Quel est l’état de santé de l’enfant et où est-il désormais ?
Selon le parquet, l’enfant a été retrouvé « couché en position fœtale, nu, recouvert d’une couverture sur un monticule de déchets et à proximité d’excréments (…) pâle et manifestement dénutri ». Une témoin de la scène a fait état d’une couverture de survie apposée sur l’enfant, qui n’était pas en capacité de marcher « en raison de la position assise prolongée ». Il a été pris en charge par l’hôpital de Mulhouse, au sein de l’Unité d’accueil pédiatrique mineurs en danger. Un service spécialisé qui accueille des mineurs, de 0 à 18 ans, victimes de toute forme de violence, incluant les maltraitances et négligences. Ils ne peuvent y être pris en charge que sur réquisition judiciaire. L’enfant peut y être entendu, soigné et protégé.
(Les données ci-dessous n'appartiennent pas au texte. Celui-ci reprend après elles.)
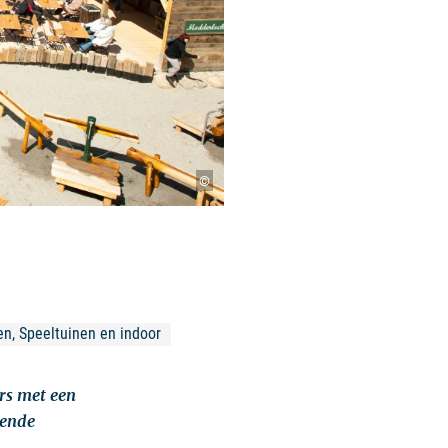
©
en, Speeltuinen en indoor 
rs met een
nende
Les voisins étaient-ils au courant de la situation ?
« Je me suis encore garée à huit heures ce matin à côté de la camionnette, et on n’a rien entendu », souffle, incrédule, la voisine mitoyenne du couple au sein du corps de ferme. Pendant des mois, personne n’a rien vu ou entendu émanant de la camionnette, dans lequel le père aurait séquestré son fils à l’insu de tous.
C’est finalement une voisine qui a donné l’alerte aux alentours de 21 heures, le lundi 6 avril après avoir entendu « des bruits d’enfant » provenant de la camionnette. Pourtant, une fois les faits révélés, certains témoignages font bel et bien état d’éléments troublants. « La dernière nouvelle que j’avais eu du petit, c’était il y a deux ans, reprend la voisine, proche du couple. Il m’avait dit qu’il l’avait mis en psychiatrie. » Une assertion qui a troublé cette dame ayant travaillé dans le social. « En général, quand on met un enfant en centre, il y a un suivi qui est fait. La compagne m’assurait que rien n’était mis en place et que de toute façon elle lui avait dit ‘c’est le gamin ou moi’. Ayant un enfant, ça m’avait choquée. »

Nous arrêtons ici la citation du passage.